Oklahoma Governor Signs Measure Tripling State’s Waiting Period for Women Seeking Safe and Legal Abortion Services
72-hour mandatory delay is latest in string of legislative attacks on reproductive health care access in a region devastated by extreme abortion restrictions
(PRESS RELEASE) Oklahoma Governor Mary Fallin signed a measure into law last night that will triple the state’s mandatory waiting period from 24 to 72 hours for all women seeking abortion services—making Oklahoma the fourth U.S. state to force women to delay constitutionally protected health care for at least three days
With this measure–which is slated to take effect on November 1 and makes no exceptions for survivors of rape and incest—Oklahoma now has the longest mandatory delay in the region. HB1409 comes on the heels of an onslaught of other measures in the South which are designed solely to choke off women’s access to the full range of reproductive health services, including a measure signed by Governor Fallin last month which criminalizes doctors for providing a safe and common method of abortion.
Said Nancy Northup, president and CEO of the Center for Reproductive Rights:
“In a region where access to reproductive healthcare is under relentless attack, the last thing Oklahoma women need is another roadblock to safe and legal abortion care.
“This law’s purpose is to second-guess women’s ability to decide for themselves what is right for themselves and their families, and its effect will be to delay women from receiving safe, legal abortion care earlier in pregnancy.
“It’s time for Oklahoma politicians to get their priorities straight and actually advance women’s health and safety, not enact measure after measure that serve only to shame, demean, and harm women.”
Oklahoma’s measure is one of the many mandatory delays moving through statehouses this legislative session. Arkansas Governor Asa Hutchinson signed a two day waiting period last month, while similar measures are currently moving through the statehouses in Florida and Tennessee.
From clinic shutdown laws—which have closed clinics in Texas and threaten to shutter abortion providers in Louisiana, Mississippi, and Alabama—to outright bans on abortion, women in the South face innumerable hurdles when trying to access their constitutional right to safe and legal abortion services.

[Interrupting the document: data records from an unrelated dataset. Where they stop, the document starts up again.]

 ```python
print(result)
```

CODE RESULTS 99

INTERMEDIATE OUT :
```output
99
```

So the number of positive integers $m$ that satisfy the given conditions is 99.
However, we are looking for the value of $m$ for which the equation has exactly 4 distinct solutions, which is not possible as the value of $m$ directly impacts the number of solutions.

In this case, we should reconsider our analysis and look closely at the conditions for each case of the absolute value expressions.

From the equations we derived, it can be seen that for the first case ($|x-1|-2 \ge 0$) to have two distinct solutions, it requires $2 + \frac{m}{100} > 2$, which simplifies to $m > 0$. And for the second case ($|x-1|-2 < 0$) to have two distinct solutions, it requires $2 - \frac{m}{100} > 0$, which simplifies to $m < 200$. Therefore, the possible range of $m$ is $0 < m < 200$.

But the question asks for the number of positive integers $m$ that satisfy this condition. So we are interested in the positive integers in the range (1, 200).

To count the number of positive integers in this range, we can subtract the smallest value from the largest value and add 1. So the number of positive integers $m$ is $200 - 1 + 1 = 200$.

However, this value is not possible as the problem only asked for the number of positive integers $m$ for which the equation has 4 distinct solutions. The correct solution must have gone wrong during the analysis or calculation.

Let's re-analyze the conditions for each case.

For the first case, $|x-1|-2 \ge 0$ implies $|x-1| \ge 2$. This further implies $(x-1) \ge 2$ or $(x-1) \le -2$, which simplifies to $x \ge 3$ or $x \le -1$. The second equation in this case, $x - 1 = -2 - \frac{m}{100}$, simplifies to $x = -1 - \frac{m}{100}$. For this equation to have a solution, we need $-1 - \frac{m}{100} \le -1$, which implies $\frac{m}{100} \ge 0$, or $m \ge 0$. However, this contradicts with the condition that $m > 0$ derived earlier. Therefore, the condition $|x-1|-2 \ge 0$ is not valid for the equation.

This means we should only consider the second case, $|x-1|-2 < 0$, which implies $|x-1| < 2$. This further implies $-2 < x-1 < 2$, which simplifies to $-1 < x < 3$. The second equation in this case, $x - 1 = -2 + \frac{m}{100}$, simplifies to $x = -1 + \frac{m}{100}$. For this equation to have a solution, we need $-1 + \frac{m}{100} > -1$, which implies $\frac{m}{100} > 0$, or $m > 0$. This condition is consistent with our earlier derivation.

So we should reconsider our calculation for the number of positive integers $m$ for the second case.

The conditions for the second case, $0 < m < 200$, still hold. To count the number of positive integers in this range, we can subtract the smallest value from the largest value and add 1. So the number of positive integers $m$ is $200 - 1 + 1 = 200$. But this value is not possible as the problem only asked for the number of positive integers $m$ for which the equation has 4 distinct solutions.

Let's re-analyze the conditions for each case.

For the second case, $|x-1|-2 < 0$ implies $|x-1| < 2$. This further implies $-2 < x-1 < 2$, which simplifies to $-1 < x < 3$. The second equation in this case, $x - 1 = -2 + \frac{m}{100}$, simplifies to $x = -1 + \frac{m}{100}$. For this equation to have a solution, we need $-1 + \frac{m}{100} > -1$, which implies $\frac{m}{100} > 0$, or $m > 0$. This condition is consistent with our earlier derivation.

Oklahoma women face many of these challenges, with only two clinics providing safe and legal abortion services in the entire state. Rather than focusing on increasing the number of policies that are known to support women and children, politicians in Oklahoma have spent their time enacting abortion restrictions that do nothing to improve women’s health and safety. In fact, Oklahoma has been brought to court at least six times since 2010 to defend restrictions on abortion and contraception, including unconstitutional attacks on medication abortion and a Texas-style clinic shutdown law.